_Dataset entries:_
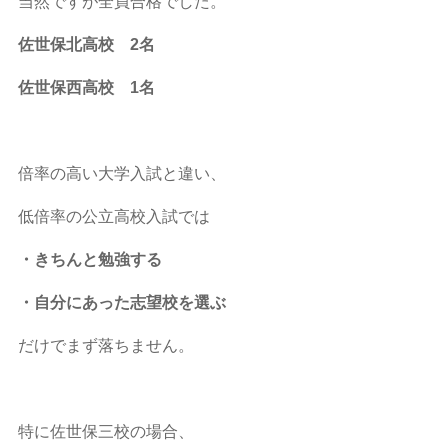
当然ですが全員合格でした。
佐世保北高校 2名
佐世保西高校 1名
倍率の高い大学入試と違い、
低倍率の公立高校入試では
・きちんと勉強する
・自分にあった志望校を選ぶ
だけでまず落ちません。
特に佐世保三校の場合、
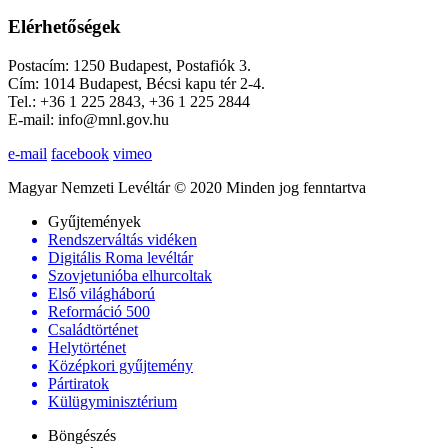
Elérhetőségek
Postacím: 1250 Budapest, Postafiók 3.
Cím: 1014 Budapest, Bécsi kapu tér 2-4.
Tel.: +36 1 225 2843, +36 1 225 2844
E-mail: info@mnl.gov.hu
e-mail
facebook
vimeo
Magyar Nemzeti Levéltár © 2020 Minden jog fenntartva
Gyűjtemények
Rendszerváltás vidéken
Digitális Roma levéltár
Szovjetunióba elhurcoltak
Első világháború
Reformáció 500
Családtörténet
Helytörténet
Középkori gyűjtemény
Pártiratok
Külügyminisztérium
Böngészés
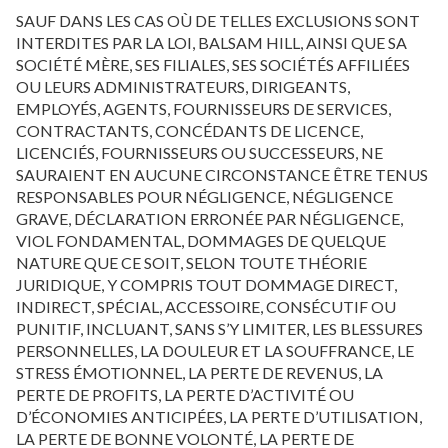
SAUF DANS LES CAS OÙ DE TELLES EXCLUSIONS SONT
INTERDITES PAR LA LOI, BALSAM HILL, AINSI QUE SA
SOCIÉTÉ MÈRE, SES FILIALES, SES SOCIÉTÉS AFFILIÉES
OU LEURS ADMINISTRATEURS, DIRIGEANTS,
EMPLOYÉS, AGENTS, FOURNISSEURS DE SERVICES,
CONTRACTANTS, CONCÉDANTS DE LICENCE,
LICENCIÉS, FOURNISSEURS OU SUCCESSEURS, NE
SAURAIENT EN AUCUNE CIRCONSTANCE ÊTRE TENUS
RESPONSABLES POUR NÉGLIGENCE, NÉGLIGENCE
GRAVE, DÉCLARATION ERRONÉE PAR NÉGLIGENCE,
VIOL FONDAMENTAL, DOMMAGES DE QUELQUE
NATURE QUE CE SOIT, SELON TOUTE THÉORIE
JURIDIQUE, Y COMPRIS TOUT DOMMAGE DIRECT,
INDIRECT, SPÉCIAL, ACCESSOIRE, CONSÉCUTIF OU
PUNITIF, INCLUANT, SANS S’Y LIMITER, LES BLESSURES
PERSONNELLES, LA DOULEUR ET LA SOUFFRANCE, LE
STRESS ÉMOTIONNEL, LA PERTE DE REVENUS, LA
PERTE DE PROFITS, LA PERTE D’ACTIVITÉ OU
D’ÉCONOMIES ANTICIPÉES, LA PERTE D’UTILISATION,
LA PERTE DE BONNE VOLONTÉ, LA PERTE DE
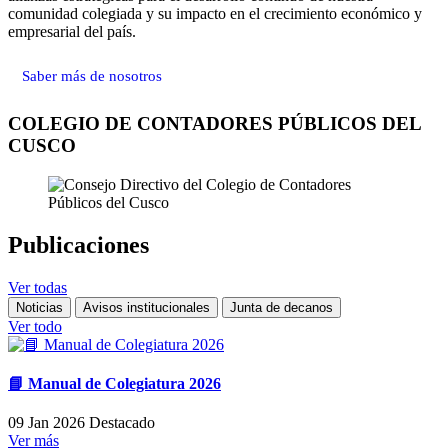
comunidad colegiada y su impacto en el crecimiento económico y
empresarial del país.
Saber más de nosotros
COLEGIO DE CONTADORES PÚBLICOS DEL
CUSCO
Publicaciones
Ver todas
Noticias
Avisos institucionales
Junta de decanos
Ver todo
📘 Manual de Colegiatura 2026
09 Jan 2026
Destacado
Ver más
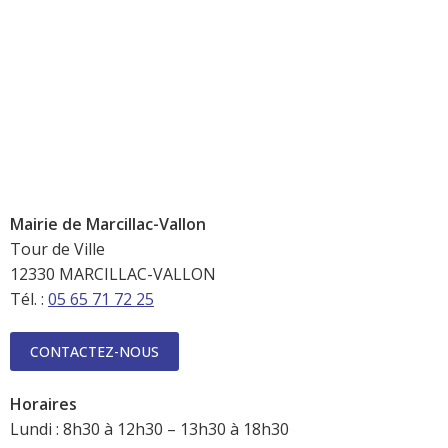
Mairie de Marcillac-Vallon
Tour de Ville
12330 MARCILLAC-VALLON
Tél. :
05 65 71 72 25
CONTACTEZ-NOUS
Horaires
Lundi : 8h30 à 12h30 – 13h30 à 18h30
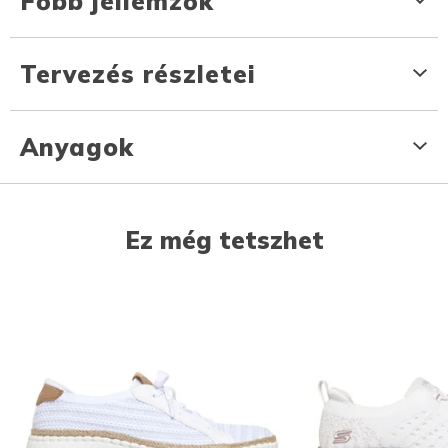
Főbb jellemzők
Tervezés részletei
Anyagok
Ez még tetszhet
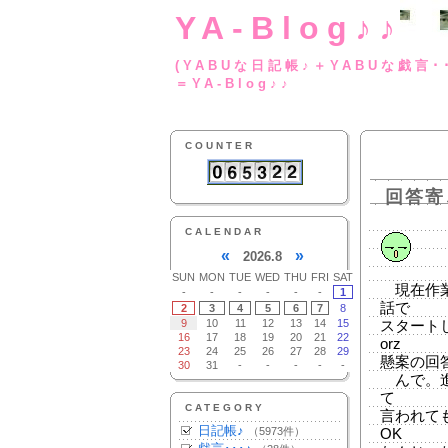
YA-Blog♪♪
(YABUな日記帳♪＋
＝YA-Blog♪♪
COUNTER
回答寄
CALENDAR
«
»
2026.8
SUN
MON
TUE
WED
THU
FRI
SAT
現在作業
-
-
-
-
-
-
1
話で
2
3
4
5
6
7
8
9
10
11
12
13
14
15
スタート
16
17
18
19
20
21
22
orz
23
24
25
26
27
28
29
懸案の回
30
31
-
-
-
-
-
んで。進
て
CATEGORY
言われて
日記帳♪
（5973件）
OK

_WHAT YOU SHOULD DO:_ The entries above are to be copied exactly, with every picture left out.

_FINAL ANSWER:_
当然ですが全員合格でした。
佐世保北高校 2名
佐世保西高校 1名
倍率の高い大学入試と違い、
低倍率の公立高校入試では
・きちんと勉強する
・自分にあった志望校を選ぶ
だけでまず落ちません。
特に佐世保三校の場合、
Elérhetőségek
Postacím: 1250 Budapest, Postafiók 3.
Cím: 1014 Budapest, Bécsi kapu tér 2-4.
Tel.: +36 1 225 2843, +36 1 225 2844
E-mail: info@mnl.gov.hu
e-mail
facebook
vimeo
Magyar Nemzeti Levéltár © 2020 Minden jog fenntartva
Gyűjtemények
Rendszerváltás vidéken
Digitális Roma levéltár
Szovjetunióba elhurcoltak
Első világháború
Reformáció 500
Családtörténet
Helytörténet
Középkori gyűjtemény
Pártiratok
Külügyminisztérium
Böngészés
SAUF DANS LES CAS OÙ DE TELLES EXCLUSIONS SONT
INTERDITES PAR LA LOI, BALSAM HILL, AINSI QUE SA
SOCIÉTÉ MÈRE, SES FILIALES, SES SOCIÉTÉS AFFILIÉES
OU LEURS ADMINISTRATEURS, DIRIGEANTS,
EMPLOYÉS, AGENTS, FOURNISSEURS DE SERVICES,
CONTRACTANTS, CONCÉDANTS DE LICENCE,
LICENCIÉS, FOURNISSEURS OU SUCCESSEURS, NE
SAURAIENT EN AUCUNE CIRCONSTANCE ÊTRE TENUS
RESPONSABLES POUR NÉGLIGENCE, NÉGLIGENCE
GRAVE, DÉCLARATION ERRONÉE PAR NÉGLIGENCE,
VIOL FONDAMENTAL, DOMMAGES DE QUELQUE
NATURE QUE CE SOIT, SELON TOUTE THÉORIE
JURIDIQUE, Y COMPRIS TOUT DOMMAGE DIRECT,
INDIRECT, SPÉCIAL, ACCESSOIRE, CONSÉCUTIF OU
PUNITIF, INCLUANT, SANS S’Y LIMITER, LES BLESSURES
PERSONNELLES, LA DOULEUR ET LA SOUFFRANCE, LE
STRESS ÉMOTIONNEL, LA PERTE DE REVENUS, LA
PERTE DE PROFITS, LA PERTE D’ACTIVITÉ OU
D’ÉCONOMIES ANTICIPÉES, LA PERTE D’UTILISATION,
LA PERTE DE BONNE VOLONTÉ, LA PERTE DE
comunidad colegiada y su impacto en el crecimiento económico y
empresarial del país.
Saber más de nosotros
COLEGIO DE CONTADORES PÚBLICOS DEL
CUSCO
Publicaciones
Ver todas
Noticias
Avisos institucionales
Junta de decanos
Ver todo
📘 Manual de Colegiatura 2026
09 Jan 2026
Destacado
Ver más
Mairie de Marcillac-Vallon
Tour de Ville
12330 MARCILLAC-VALLON
Tél. :
05 65 71 72 25
CONTACTEZ-NOUS
Horaires
Lundi : 8h30 à 12h30 – 13h30 à 18h30
Főbb jellemzők
Tervezés részletei
Anyagok
Ez még tetszhet
YA-Blog♪♪
(YABUな日記帳♪＋
＝YA-Blog♪♪
COUNTER
回答寄
CALENDAR
«
»
2026.8
SUN
MON
TUE
WED
THU
FRI
SAT
現在作業
-
-
-
-
-
-
1
話で
2
3
4
5
6
7
8
9
10
11
12
13
14
15
スタート
16
17
18
19
20
21
22
orz
23
24
25
26
27
28
29
懸案の回
30
31
-
-
-
-
-
んで。進
て
CATEGORY
言われて
日記帳♪
（5973件）
OK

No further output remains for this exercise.